Here's how this could integrate with the existing `RiverNcGenerator`:

In [None]:
# Proposed ExtendedTimeSeriesSource for xfvcom/io/sources/extended.py

from xfvcom.io.sources.base import BaseForcingSource

class ExtendedTimeSeriesSource(BaseForcingSource):
    """
    Time series source with automatic extension capabilities.
    
    This would be a new source type that extends existing time series
    data when the requested time range exceeds the available data.
    """
    
    def __init__(self, 
                 path: Path,
                 river_name: str = None,
                 extend_method: str = 'ffill',
                 input_tz: str = "Asia/Tokyo"):
        self.path = path
        self.river_name = river_name
        self.extend_method = extend_method
        self.input_tz = input_tz
        
        # Load data using existing xfvcom utility
        self.data = load_timeseries_table(path)
        
    def get_series(self, var_name: str, out_times: np.ndarray) -> np.ndarray:
        """
        Get time series, automatically extending if needed.
        """
        # Convert out_times from MJD to datetime
        mjd_epoch = pd.Timestamp('1858-11-17')
        out_datetime = pd.to_datetime(out_times * 86400, unit='s', origin=mjd_epoch)
        
        # Get column name
        col = self.river_name if self.river_name else var_name
        
        if col not in self.data.columns:
            raise KeyError(f"Column {col} not found in {self.path}")
        
        # Check if extension is needed
        if out_datetime[-1] > self.data.index[-1]:
            # Extend the data
            if self.extend_method == 'ffill':
                extended = extend_timeseries_ffill(
                    self.data[[col]], 
                    out_datetime[-1]
                )
                return extended[col].reindex(out_datetime).values
        
        # No extension needed, use regular interpolation
        return self.data[col].reindex(out_datetime, method='nearest').values

# Example usage in YAML configuration:
yaml_config = """
# This would go in a YAML config file for RiverNcGenerator
time_series:
  Shibaura: "shibaura_data.csv:flux,temp,salt"
  
# New: Extended time series with automatic forward fill
extended_time_series:
  Shibaura: 
    file: "shibaura_data.csv"
    method: "ffill"  # or "linear", "seasonal"
    extend_to: "2025-12-31"
"""

print("ExtendedTimeSeriesSource class defined")
print("This would allow automatic extension within the existing generator framework")

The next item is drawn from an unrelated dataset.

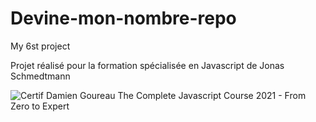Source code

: # Devine-mon-nombre-repo
My 6st project


Projet réalisé pour la formation spécialisée en Javascript de Jonas Schmedtmann



![Certif Damien Goureau The Complete Javascript Course 2021 - From Zero to Expert](https://user-images.githubusercontent.com/90900880/134323725-d0dc4ca8-ebb9-482b-8cce-6ad4a3611004.jpg)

## Summary of Improvements

### 1. **Code Reduction**
- From ~400 lines to ~150 lines of core functionality
- Reusable functions that can be added to xfvcom

### 2. **Better Integration**
- Uses `load_timeseries_table()` from xfvcom
- Compatible with existing `BaseForcingSource` infrastructure
- Works with YAML configuration system

### 3. **Proposed xfvcom Extensions**

#### A. `xfvcom/utils/time_utils.py`:
- `decode_fvcom_time()`: Decode MJD format
- `encode_fvcom_time()`: Encode to MJD format
- `to_mjd()`: Centralized MJD conversion

#### B. `xfvcom/utils/timeseries_utils.py` (new):
- `extend_timeseries_ffill()`: Forward fill extension
- `extend_timeseries_linear()`: Linear extrapolation
- `extend_timeseries_seasonal()`: Seasonal pattern repetition

#### C. `xfvcom/io/netcdf_utils.py` (new):
- `read_fvcom_river_nc()`: Read river NetCDF files
- `write_fvcom_river_nc()`: Write river NetCDF files
- `extend_river_nc_file()`: High-level extension function

#### D. `xfvcom/io/sources/extended.py` (new):
- `ExtendedTimeSeriesSource`: Auto-extending data source

### 4. **Benefits**
- Consistent with xfvcom's design philosophy
- Reusable across different forcing types (river, met, groundwater)
- Maintains FVCOM format compatibility
- Integrates with existing YAML configuration system